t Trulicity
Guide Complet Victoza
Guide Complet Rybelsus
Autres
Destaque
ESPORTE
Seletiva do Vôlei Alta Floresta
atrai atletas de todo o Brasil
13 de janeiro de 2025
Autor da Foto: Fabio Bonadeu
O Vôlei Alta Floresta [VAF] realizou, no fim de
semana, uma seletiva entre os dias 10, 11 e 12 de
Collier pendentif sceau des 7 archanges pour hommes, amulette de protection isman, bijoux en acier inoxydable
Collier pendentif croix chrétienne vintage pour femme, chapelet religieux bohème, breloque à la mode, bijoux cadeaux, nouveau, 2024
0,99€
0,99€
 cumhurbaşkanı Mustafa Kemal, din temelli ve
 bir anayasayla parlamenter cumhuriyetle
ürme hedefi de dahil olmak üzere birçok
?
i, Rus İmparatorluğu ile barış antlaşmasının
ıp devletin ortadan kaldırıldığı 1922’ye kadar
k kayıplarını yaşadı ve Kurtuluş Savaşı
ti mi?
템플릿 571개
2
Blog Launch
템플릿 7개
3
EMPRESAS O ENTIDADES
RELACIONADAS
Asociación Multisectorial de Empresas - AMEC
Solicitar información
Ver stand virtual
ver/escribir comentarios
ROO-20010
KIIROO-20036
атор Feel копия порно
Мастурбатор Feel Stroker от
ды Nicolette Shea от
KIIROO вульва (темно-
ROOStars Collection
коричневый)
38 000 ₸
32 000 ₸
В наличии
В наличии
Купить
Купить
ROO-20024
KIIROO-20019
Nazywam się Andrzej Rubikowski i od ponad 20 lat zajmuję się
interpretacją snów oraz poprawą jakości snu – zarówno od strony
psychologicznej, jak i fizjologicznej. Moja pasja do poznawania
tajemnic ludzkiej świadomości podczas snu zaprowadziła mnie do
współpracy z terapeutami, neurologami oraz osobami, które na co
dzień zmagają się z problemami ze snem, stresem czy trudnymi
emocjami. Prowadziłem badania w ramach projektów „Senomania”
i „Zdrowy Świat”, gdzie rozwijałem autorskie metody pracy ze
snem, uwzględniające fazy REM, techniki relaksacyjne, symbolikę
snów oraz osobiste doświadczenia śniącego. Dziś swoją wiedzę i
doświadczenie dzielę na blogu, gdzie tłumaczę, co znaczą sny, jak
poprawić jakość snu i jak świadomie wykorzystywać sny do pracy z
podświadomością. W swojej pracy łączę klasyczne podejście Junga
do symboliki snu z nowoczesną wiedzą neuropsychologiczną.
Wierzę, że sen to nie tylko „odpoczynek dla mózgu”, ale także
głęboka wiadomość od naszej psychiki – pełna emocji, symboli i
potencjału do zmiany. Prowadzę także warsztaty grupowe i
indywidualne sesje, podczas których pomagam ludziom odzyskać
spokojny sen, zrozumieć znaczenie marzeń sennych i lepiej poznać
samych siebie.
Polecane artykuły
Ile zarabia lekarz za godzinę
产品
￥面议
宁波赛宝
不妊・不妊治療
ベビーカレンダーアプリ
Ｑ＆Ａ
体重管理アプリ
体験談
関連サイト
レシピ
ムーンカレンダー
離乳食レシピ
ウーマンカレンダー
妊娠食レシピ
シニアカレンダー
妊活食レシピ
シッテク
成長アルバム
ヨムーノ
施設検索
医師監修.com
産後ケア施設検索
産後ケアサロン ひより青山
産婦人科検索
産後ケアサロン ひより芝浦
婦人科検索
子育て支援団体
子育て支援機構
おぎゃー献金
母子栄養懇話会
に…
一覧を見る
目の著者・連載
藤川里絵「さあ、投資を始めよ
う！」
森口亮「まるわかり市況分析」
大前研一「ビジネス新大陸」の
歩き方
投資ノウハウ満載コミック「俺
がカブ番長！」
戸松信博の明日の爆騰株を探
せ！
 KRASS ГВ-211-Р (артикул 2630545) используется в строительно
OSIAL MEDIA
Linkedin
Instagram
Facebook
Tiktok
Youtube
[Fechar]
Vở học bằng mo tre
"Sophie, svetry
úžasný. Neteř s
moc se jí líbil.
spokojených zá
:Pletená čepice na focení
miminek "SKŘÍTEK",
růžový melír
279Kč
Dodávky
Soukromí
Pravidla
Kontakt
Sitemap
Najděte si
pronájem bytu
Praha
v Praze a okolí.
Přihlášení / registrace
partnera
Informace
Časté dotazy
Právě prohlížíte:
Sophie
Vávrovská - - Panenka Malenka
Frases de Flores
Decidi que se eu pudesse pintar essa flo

__________________________________________________

_What you will do_
Copy each line of the listing that carries the word "bijoux".

_Answer to this task_
Collier pendentif sceau des 7 archanges pour hommes, amulette de protection isman, bijoux en acier inoxydable
Collier pendentif croix chrétienne vintage pour femme, chapelet religieux bohème, breloque à la mode, bijoux cadeaux, nouveau, 2024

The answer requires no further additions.